English 3241 (formerly 0242): English Romanticism
3 credit hours
Prerequisite: English 1002 or equivalent
A study of the first- and second-generation romantics, especially Blake, Wordsworth, Coleridge, Byron, Shelley, and Keats and their literary, historical, social, and cultural milieu. The course looks at the ideas and issues that contributed to shaping their imaginations and their works.
English 3251 (formerly 0243): Victorian Literature
3 credit hours
Prerequisite: English 1002 or equivalent
An introduction to the masterpieces of Victorian poetry and prose, excluding the novel. The course examines the works of Tennyson, Browning, Carlyle, Arnold, Pater, Dante, Gabriel Rossetti, William Morris, Oscar Wilde, Ruskin, and others.
English 3513 (formerly 0257): Modern World Fiction
3 credit hours
Prerequisite: English 1002 or equivalent
A study of significant literary works and developments in fiction in the late nineteenth and early twentieth centuries. Representative authors range from Flaubert, Dostoevski, and Camus to Tanizaki, Kawabata, Mishima, and Oe.
English 3010 (formerly 0281): Special Topics I
3 credit hours
Prerequisite: English 1002 or equivalent
A variable-content course involving advanced study in a specific area. The concentration is on pre-1900 works.

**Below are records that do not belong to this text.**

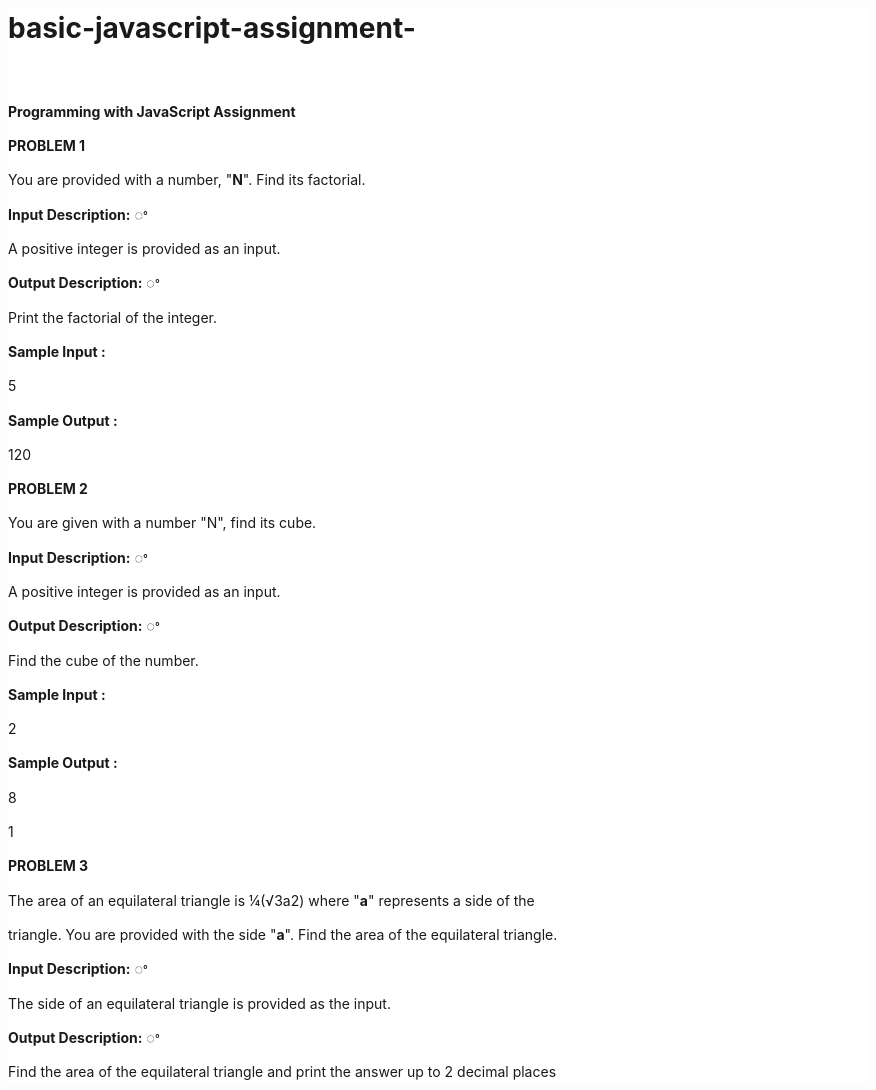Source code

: # basic-javascript-assignment-

﻿

**Programming with JavaScript Assignment**

**PROBLEM 1**

You are provided with a number, "**N**". Find its factorial.

**Input Description:** ꢀ

A positive integer is provided as an input.

**Output Description:** ꢀ

Print the factorial of the integer.

**Sample Input :**

5

**Sample Output :**

120

**PROBLEM 2**

You are given with a number "N", find its cube.

**Input Description:** ꢀ

A positive integer is provided as an input.

**Output Description:** ꢀ

Find the cube of the number.

**Sample Input :**

2

**Sample Output :**

8

1





**PROBLEM 3**

The area of an equilateral triangle is ¼(√3a2) where "**a**" represents a side of the

triangle. You are provided with the side "**a**". Find the area of the equilateral triangle.

**Input Description:** ꢀ

The side of an equilateral triangle is provided as the input.

**Output Description:** ꢀ

Find the area of the equilateral triangle and print the answer up to 2 decimal places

English 3020 (formerly 0282): Special Topics II
3 credit hours
Prerequisite: English 1002 or equivalent
A variable-content course involving advanced study in a specific area. The concentration is on pre-1900 works.
- Note:
- Please note: the information contained in these course descriptions is subject to change, and individual courses may be added or deleted as necessary. If you wish to know what specific courses are being offered in a given term, please see the current course schedule.